TASK INSTRUCTIONS: Count the rows in the material below that contain the string "line". Case matters, and reply with only the number.

..............................

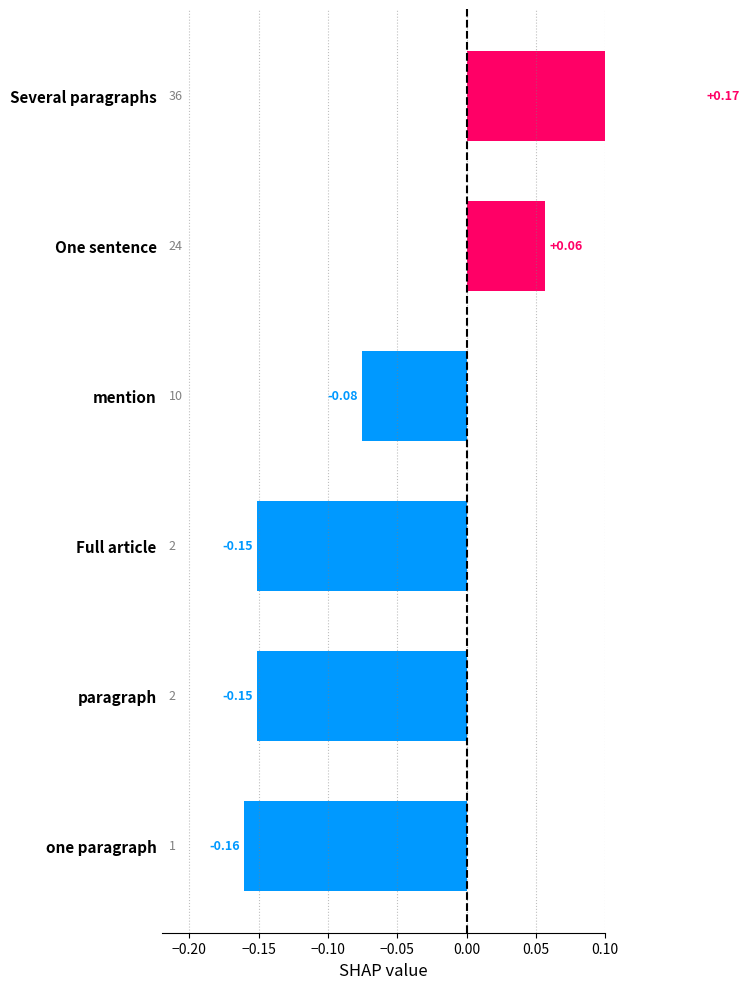

What is the difference between the maximum and minimum values?

0.3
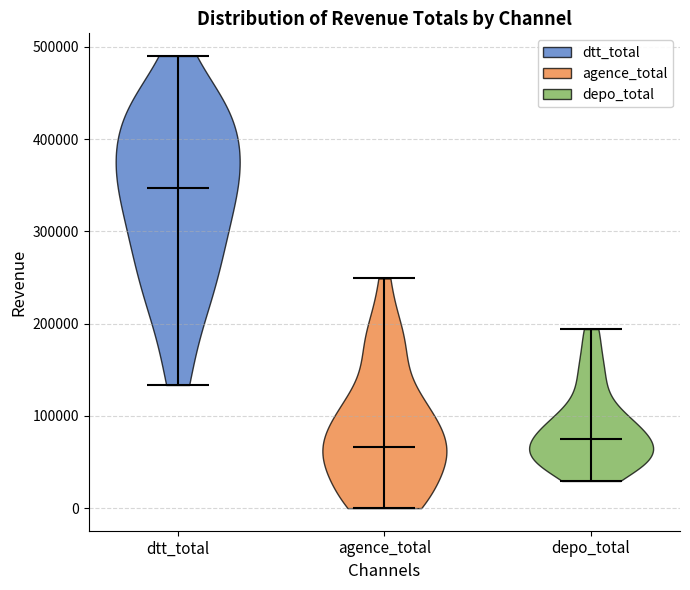

Reading left to right, read every violin against the y-axis: where its median line is, and the lowest and highest points it reaches. The values are not printed on the chart, so give them approximately, as read against the axis.

dtt_total: median line 350000, lowest point 130000, highest point 490000
agence_total: median line 70000, lowest point 0, highest point 250000
depo_total: median line 70000, lowest point 30000, highest point 190000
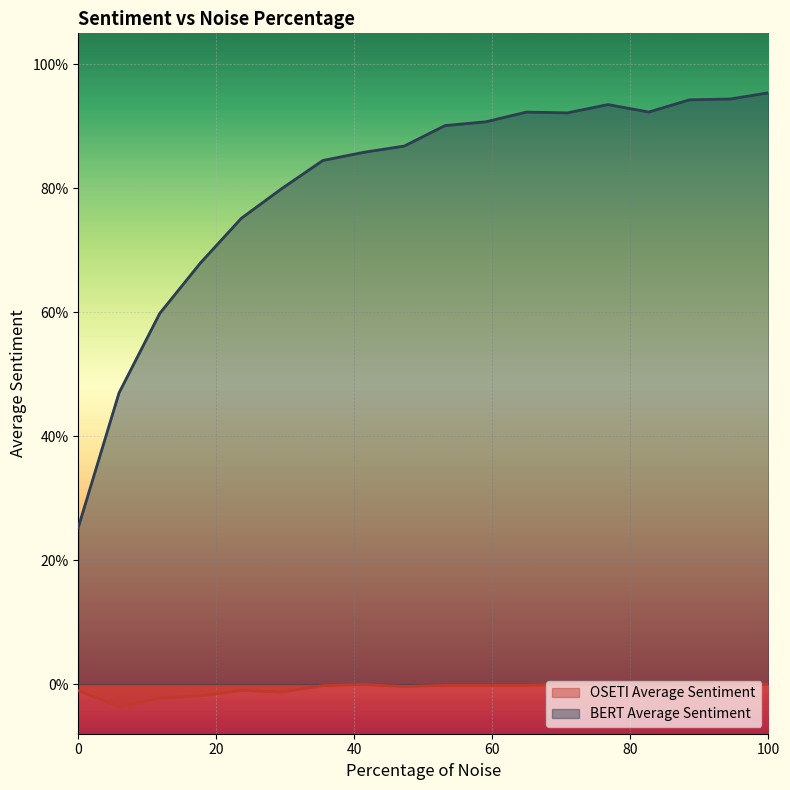

Does the chart display data point markers on the line(s)?

No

..............................

ANSWER BELOW: 5